### [Text segment]

Why hate crimes are so difficult to convict

On June 17, 2015, just after 8 p.m., 21-year-old Dylann Roof walked into a bible study session at the historically black Emanuel African Methodist Episcopal Church in Charleston, South Carolina with a .45-caliber Glock pistol and seven extra loaded magazines. He sat in the prayer meeting for nearly an hour before opening fire on the worshippers, murdering nine people, including the pastor.

A website discovered shortly after the shooting and registered under Roof’s name showed him posing with the confederate flag, embracing Nazi symbols and included a manifesto that supported segregation and criticized black people as inferior.

On Dec. 15, Roof was found guilty on 33 counts of federal hate crimes. He now faces the death penalty. The sentencing portion of his trial resumed this week. Prosecutors convicted Roof on the hate crimes charges by pointing to a documented history of racial bias both from character witnesses and internet activity. In this case, the strength of circumstantial evidence played a major role in Roof’s conviction.

A hate crime is defined by the FBI as a “criminal offense against a person or property motivated in whole or in part by an offender’s bias against a race, religion, disability, sexual orientation, ethnicity, gender, or gender identity.”

### [Data below]
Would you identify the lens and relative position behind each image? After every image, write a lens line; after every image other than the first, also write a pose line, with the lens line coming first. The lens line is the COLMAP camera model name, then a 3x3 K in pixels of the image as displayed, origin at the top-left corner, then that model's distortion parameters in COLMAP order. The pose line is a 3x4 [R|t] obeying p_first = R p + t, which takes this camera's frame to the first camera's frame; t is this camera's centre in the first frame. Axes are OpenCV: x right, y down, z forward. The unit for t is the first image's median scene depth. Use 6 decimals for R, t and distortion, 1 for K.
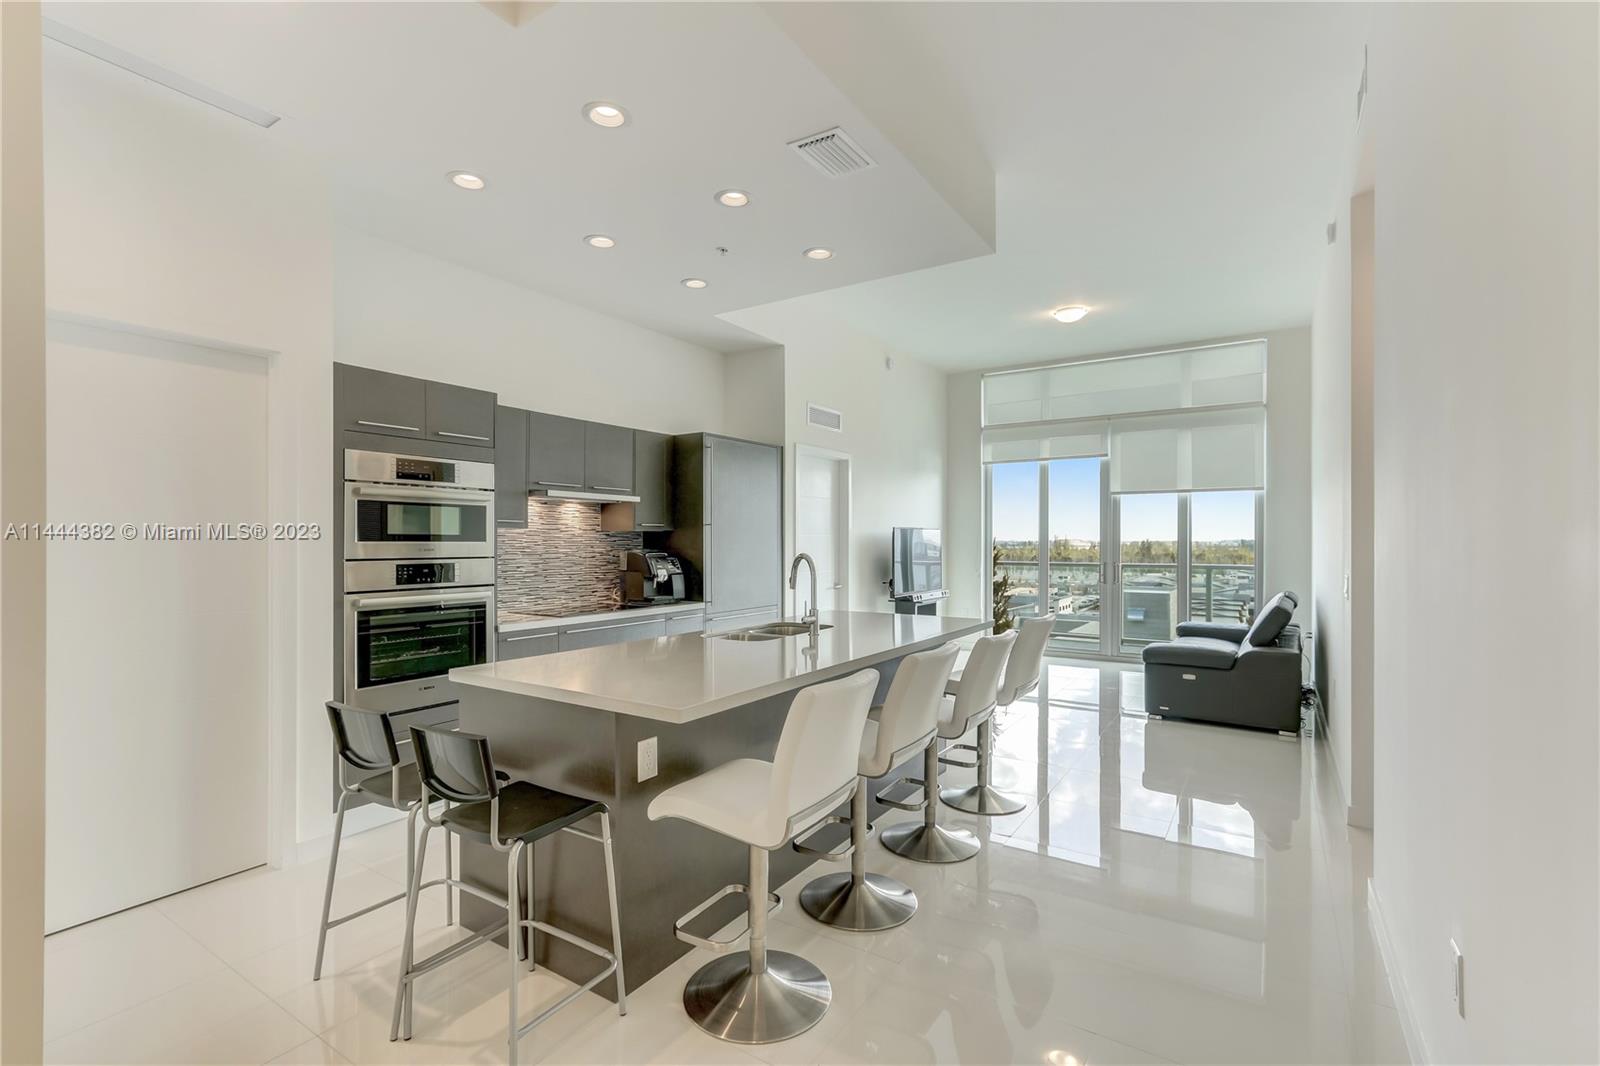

### [Required action 1]
Please answer these questions from the hate crime article:
(a) What weapon did Roof carry into the church?
(b) On what date was Roof found guilty?
(c) Which agency's definition of a hate crime does the article quote?
### [Required action 2]
Continue the hate crime article from its last sentence.
The data that comes after the hate crime article is separate material.

### [Your response 1]
(a) A .45-caliber Glock pistol, along with seven extra loaded magazines.
(b) Dec. 15.
(c) The FBI.

### [Your response 2]
But prosecuting these criminal incidents is often a complicated and arduous process. No national agency tracks conviction rate data nationwide, said Michael Lieberman, who directs the Anti-Defamation League’s Civil Rights Policy Planning Center: “No one does it, and we would really like it if they would.”

However, a handful of states do monitor how often prosecutors secure convictions in hate crimes cases, Lieberman said. California, he said, is one of them.

In California, there were 837 hate crime incidents in 2015, up 10 percent from the previous year, according to a report from the California Department of Justice. California prosecuted 189 hate crime cases in 2015 (these crimes were not necessarily committed that year). When California issued its 2015 hate crime report, the state confirmed that of those 138 cases with final court rulings, less than half — 59 cases — resulted in hate crime convictions.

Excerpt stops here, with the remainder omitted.